StackBlaze manages a Kubernetes HorizontalPodAutoscaler (HPA) for every service with autoscaling enabled. The HPA continuously monitors CPU and memory metrics from the cluster's Metrics Server and adjusts the Deployment's replica count to match actual demand.
Scale-up is fast, new pods typically start within 30 seconds. Scale-down is intentionally slow, the HPA waits 5 minutes of below-threshold utilization before removing pods, preventing thrashing during bursty traffic.
Autoscaling architecture
Autoscaling configuration
Minimum replicas
Always running, even at zero traffic
2
Maximum replicas
Hard ceiling on scale-out
10
Target CPU threshold
Scale up when average CPU exceeds this
60%
20%50%80%100%
Monthly spend cap
Pause scaling when limit reached
$150 / mo
Scale-up event log
HPA event log, my-web-service
14:02:31 HPA metrics collected: CPU avg 42% across 2 replicas
14:07:14 HPA metrics collected: CPU avg 58% across 2 replicas
14:08:01 HPA metrics collected: CPU avg 78% across 2 replicas
14:08:48 HPA: all 4 replicas healthy, load balancer updated
14:09:02 HPA metrics collected: CPU avg 41% across 4 replicas
Under the hood
HorizontalPodAutoscaler: Kubernetes native HPA resource targets your Deployment. It polls the Metrics Server every 15 seconds and uses a proportional algorithm to calculate the ideal replica count: ceil(current * currentMetric / desiredMetric).

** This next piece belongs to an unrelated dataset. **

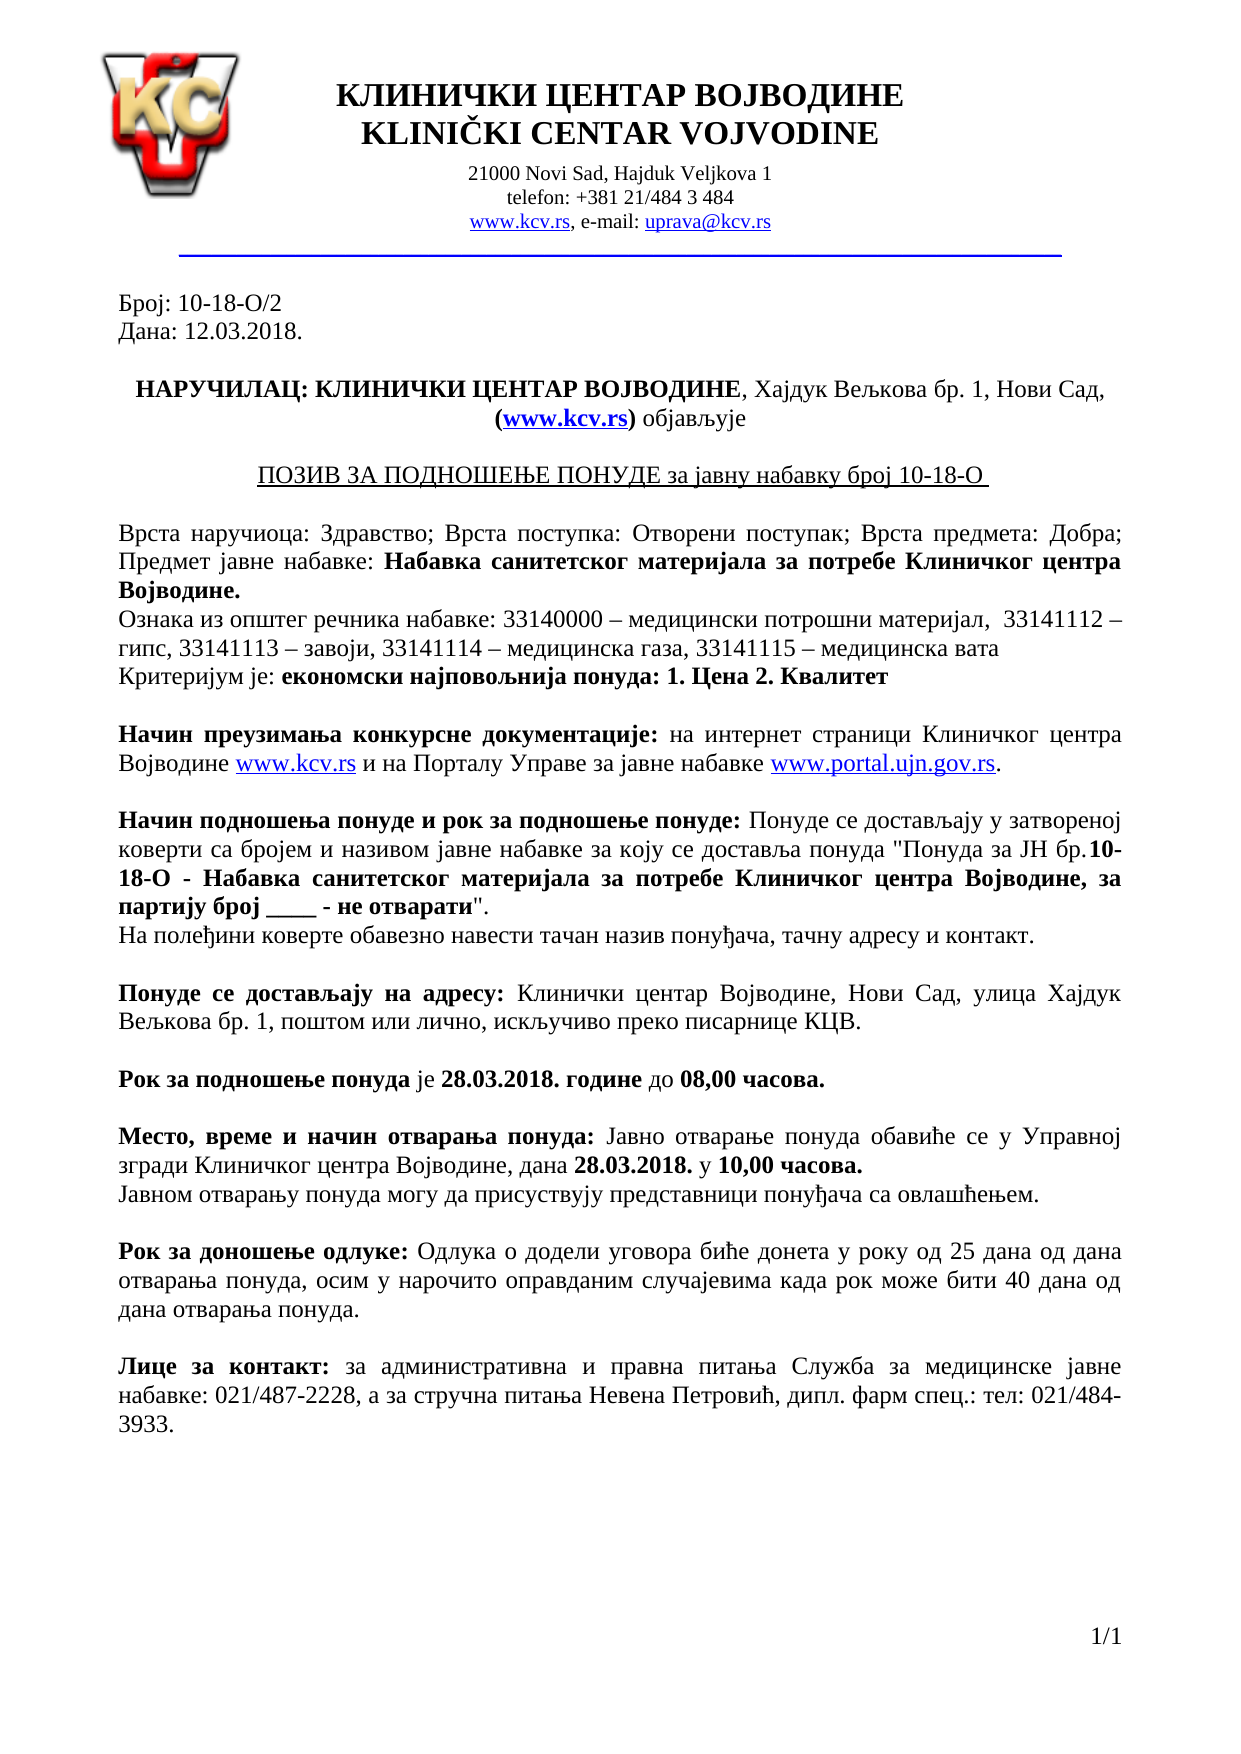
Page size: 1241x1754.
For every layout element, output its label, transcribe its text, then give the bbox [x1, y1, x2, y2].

text Рок за доношење одлуке: Одлука о додели уговора биће донета у року од 25 дана од дана отварања понуда, осим у нарочито оправданим случајевима када рок може бити 40 дана од дана отварања понуда. [118, 1236, 1122, 1323]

Metrics Server: a lightweight aggregator that collects CPU and memory usage from each node's kubelet. StackBlaze keeps it running on every cluster. Custom metrics (requests/second, queue depth) are available on enterprise plans via the Prometheus adapter.
Scale-down stabilisation: the HPA uses a 5-minute stabilisation window before removing pods. This prevents flapping when traffic is bursty. Scale-up has no delay, it reacts immediately to protect user experience.
Pod Disruption Budget: StackBlaze automatically creates a PDB ensuring at least 50% of replicas remain available during node drains and cluster upgrades. Your service stays up even during maintenance windows.
Step by step
01
Set minimum and maximum replicas
In the StackBlaze dashboard, open your service and go to the "Scaling" tab. Set a minimum replica count (we recommend at least 2 for production to survive a node failure) and a maximum that fits your budget and expected load.
02
Set a CPU or memory threshold
Choose the metric that best predicts load for your service type. CPU works well for compute-bound services (API servers, workers). Memory is better for data-heavy workloads. StackBlaze defaults to 60% CPU utilization, scale up triggers when average usage across all pods exceeds the threshold.
03
Optionally set a spend cap
Enable the monthly spend cap to prevent runaway scaling costs. When your service hits the cap, scaling pauses and you receive an alert. You can bump the cap or investigate traffic spikes from the dashboard without facing surprise bills.
04
Test with a load generator
Use hey, k6, or Locust to send sustained load to your service. Watch the "Scaling" tab in real-time as the HPA scales up replicas. Check the event log to see exactly when scale-up and scale-down events fired and what metric triggered them.